In The Oven, Ignatz Award-winning creator Sophie Goldstein follows up on themes from her earlier work in a subtle SF tale. Set under a relentlessly burning sun, the story follows a broody couple who escape from the harsh population controls of their crowded society. But they find the lawless community where they try to start a family tainted with a familiar social poison lurking beneath.

In this futuristic tale, Syd and Eric long for a baby, but with strict family size enforced by the state, they see no choice other than to relocate to a backwater commune, off the grid and away from birth control.
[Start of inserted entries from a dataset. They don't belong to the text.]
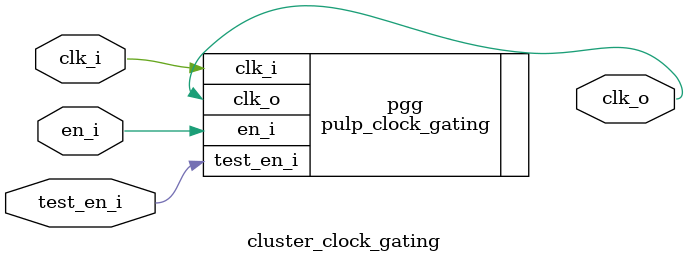
<source format=sv>


module cluster_clock_gating
(
    input  logic clk_i,
    input  logic en_i,
    input  logic test_en_i,
    output logic clk_o
  );

  pulp_clock_gating pgg (.clk_i(clk_i),
    .en_i(en_i),
    .test_en_i(test_en_i),
    .clk_o(clk_o)
  );

endmodule

</source>
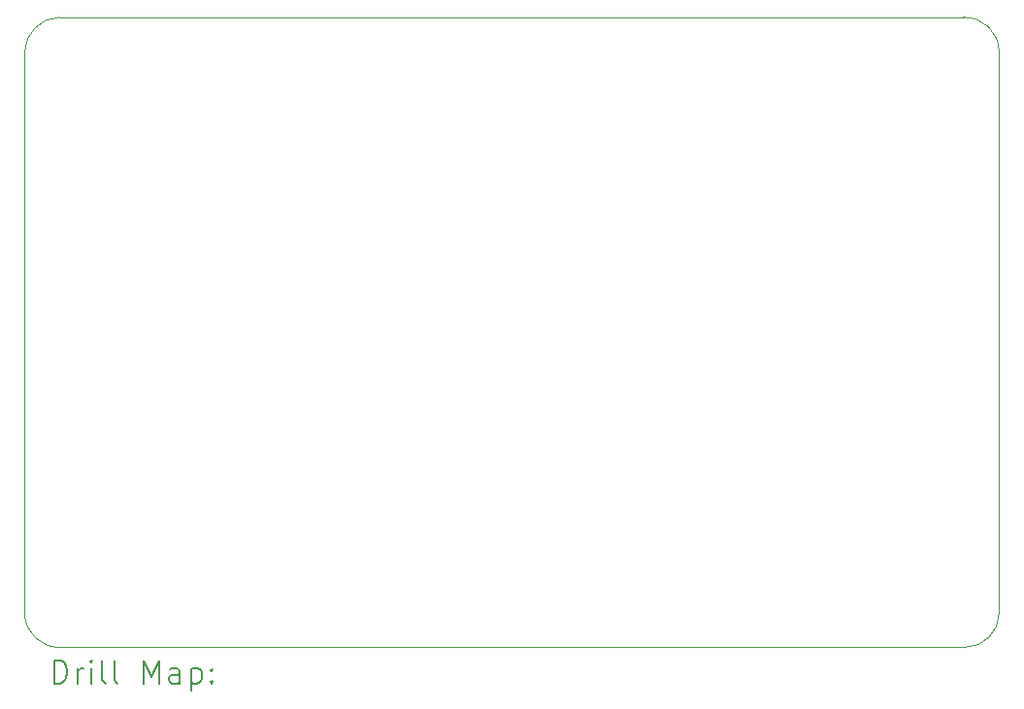
<source format=gbr>
%TF.GenerationSoftware,KiCad,Pcbnew,8.0.8-8.0.8-0~ubuntu22.04.1*%
%TF.CreationDate,2025-02-19T20:51:55+01:00*%
%TF.ProjectId,LO_synth_ADF4351_module,4c4f5f73-796e-4746-985f-414446343335,rev?*%
%TF.SameCoordinates,Original*%
%TF.FileFunction,Drillmap*%
%TF.FilePolarity,Positive*%
%FSLAX45Y45*%
G04 Gerber Fmt 4.5, Leading zero omitted, Abs format (unit mm)*
G04 Created by KiCad (PCBNEW 8.0.8-8.0.8-0~ubuntu22.04.1) date 2025-02-19 20:51:55*
%MOMM*%
%LPD*%
G01*
G04 APERTURE LIST*
%ADD10C,0.050000*%
%ADD11C,0.200000*%
G04 APERTURE END LIST*
D10*
X6299764Y-3700000D02*
G75*
G02*
X6599991Y-3399765I312366J-12130D01*
G01*
X14487878Y-3400245D02*
G75*
G02*
X14800000Y-3700000I12122J-299755D01*
G01*
X14800000Y-8600000D02*
G75*
G02*
X14500000Y-8900000I-300000J0D01*
G01*
X14500000Y-8900000D02*
X6612132Y-8900000D01*
X6300000Y-8600000D02*
X6300000Y-3700000D01*
X14800000Y-3700000D02*
X14800000Y-8600000D01*
X6600000Y-3400000D02*
X14487878Y-3400245D01*
X6612132Y-8900000D02*
G75*
G02*
X6299755Y-8600000I-12132J300000D01*
G01*
D11*
X6558032Y-9214229D02*
X6558032Y-9014229D01*
X6558032Y-9014229D02*
X6605651Y-9014229D01*
X6605651Y-9014229D02*
X6634222Y-9023753D01*
X6634222Y-9023753D02*
X6653270Y-9042800D01*
X6653270Y-9042800D02*
X6662793Y-9061848D01*
X6662793Y-9061848D02*
X6672317Y-9099943D01*
X6672317Y-9099943D02*
X6672317Y-9128515D01*
X6672317Y-9128515D02*
X6662793Y-9166610D01*
X6662793Y-9166610D02*
X6653270Y-9185658D01*
X6653270Y-9185658D02*
X6634222Y-9204705D01*
X6634222Y-9204705D02*
X6605651Y-9214229D01*
X6605651Y-9214229D02*
X6558032Y-9214229D01*
X6758032Y-9214229D02*
X6758032Y-9080896D01*
X6758032Y-9118991D02*
X6767555Y-9099943D01*
X6767555Y-9099943D02*
X6777079Y-9090419D01*
X6777079Y-9090419D02*
X6796127Y-9080896D01*
X6796127Y-9080896D02*
X6815174Y-9080896D01*
X6881841Y-9214229D02*
X6881841Y-9080896D01*
X6881841Y-9014229D02*
X6872317Y-9023753D01*
X6872317Y-9023753D02*
X6881841Y-9033277D01*
X6881841Y-9033277D02*
X6891365Y-9023753D01*
X6891365Y-9023753D02*
X6881841Y-9014229D01*
X6881841Y-9014229D02*
X6881841Y-9033277D01*
X7005651Y-9214229D02*
X6986603Y-9204705D01*
X6986603Y-9204705D02*
X6977079Y-9185658D01*
X6977079Y-9185658D02*
X6977079Y-9014229D01*
X7110412Y-9214229D02*
X7091365Y-9204705D01*
X7091365Y-9204705D02*
X7081841Y-9185658D01*
X7081841Y-9185658D02*
X7081841Y-9014229D01*
X7338984Y-9214229D02*
X7338984Y-9014229D01*
X7338984Y-9014229D02*
X7405651Y-9157086D01*
X7405651Y-9157086D02*
X7472317Y-9014229D01*
X7472317Y-9014229D02*
X7472317Y-9214229D01*
X7653270Y-9214229D02*
X7653270Y-9109467D01*
X7653270Y-9109467D02*
X7643746Y-9090419D01*
X7643746Y-9090419D02*
X7624698Y-9080896D01*
X7624698Y-9080896D02*
X7586603Y-9080896D01*
X7586603Y-9080896D02*
X7567555Y-9090419D01*
X7653270Y-9204705D02*
X7634222Y-9214229D01*
X7634222Y-9214229D02*
X7586603Y-9214229D01*
X7586603Y-9214229D02*
X7567555Y-9204705D01*
X7567555Y-9204705D02*
X7558032Y-9185658D01*
X7558032Y-9185658D02*
X7558032Y-9166610D01*
X7558032Y-9166610D02*
X7567555Y-9147562D01*
X7567555Y-9147562D02*
X7586603Y-9138039D01*
X7586603Y-9138039D02*
X7634222Y-9138039D01*
X7634222Y-9138039D02*
X7653270Y-9128515D01*
X7748508Y-9080896D02*
X7748508Y-9280896D01*
X7748508Y-9090419D02*
X7767555Y-9080896D01*
X7767555Y-9080896D02*
X7805651Y-9080896D01*
X7805651Y-9080896D02*
X7824698Y-9090419D01*
X7824698Y-9090419D02*
X7834222Y-9099943D01*
X7834222Y-9099943D02*
X7843746Y-9118991D01*
X7843746Y-9118991D02*
X7843746Y-9176134D01*
X7843746Y-9176134D02*
X7834222Y-9195181D01*
X7834222Y-9195181D02*
X7824698Y-9204705D01*
X7824698Y-9204705D02*
X7805651Y-9214229D01*
X7805651Y-9214229D02*
X7767555Y-9214229D01*
X7767555Y-9214229D02*
X7748508Y-9204705D01*
X7929460Y-9195181D02*
X7938984Y-9204705D01*
X7938984Y-9204705D02*
X7929460Y-9214229D01*
X7929460Y-9214229D02*
X7919936Y-9204705D01*
X7919936Y-9204705D02*
X7929460Y-9195181D01*
X7929460Y-9195181D02*
X7929460Y-9214229D01*
X7929460Y-9090419D02*
X7938984Y-9099943D01*
X7938984Y-9099943D02*
X7929460Y-9109467D01*
X7929460Y-9109467D02*
X7919936Y-9099943D01*
X7919936Y-9099943D02*
X7929460Y-9090419D01*
X7929460Y-9090419D02*
X7929460Y-9109467D01*
M02*

</source>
Originally serialized in black and white in the indie comics anthology Maple Key Comics, Goldstein’s six-chapter story is presented here in glorious color, figures outlined in burnt orange beneath an unforgiving sky.

The Oven is a book that unfolds slowly, gently even. A small encampment looks vast and empty, underlining a utopian vision that doesn’t quite line up with expectations. Syd is a beacon of optimism, but the corrupting influence of the outside world is never far from her doorstep. Perhaps even more dangerous is the insidious creep of gender conformity. It’s telling that the female friend Syd finds wears glasses at all times, blank eyes leaving no clue to the real soul beneath.

The color palette—a stark mix of black and white, orange and grey—is both warm and foreboding, blank skies and landscapes broken up only by the trails of huge swarms of bugs, who are at least free to leave the earth behind them, unlike our protagonists.

Goldstein, a graduate of the Center for Cartoon Studies in White River Junction, Vt., is perhaps best known for her long-running webcomic Darwin Carmichael is Going to Hell, co-created with Jenn Jordan, and her Ignatz Award winning mini-comic House of Women in 2014. As shown in the latter work, science fiction and uncomfortable truths are somewhat of a specialty with Goldstein, as are themes of motherhood and fertility. This is her first long-form work, and it’s perfectly paced; the subtleties within demand re-reading.

The Oven comes out on April 21st from AdHouse Books.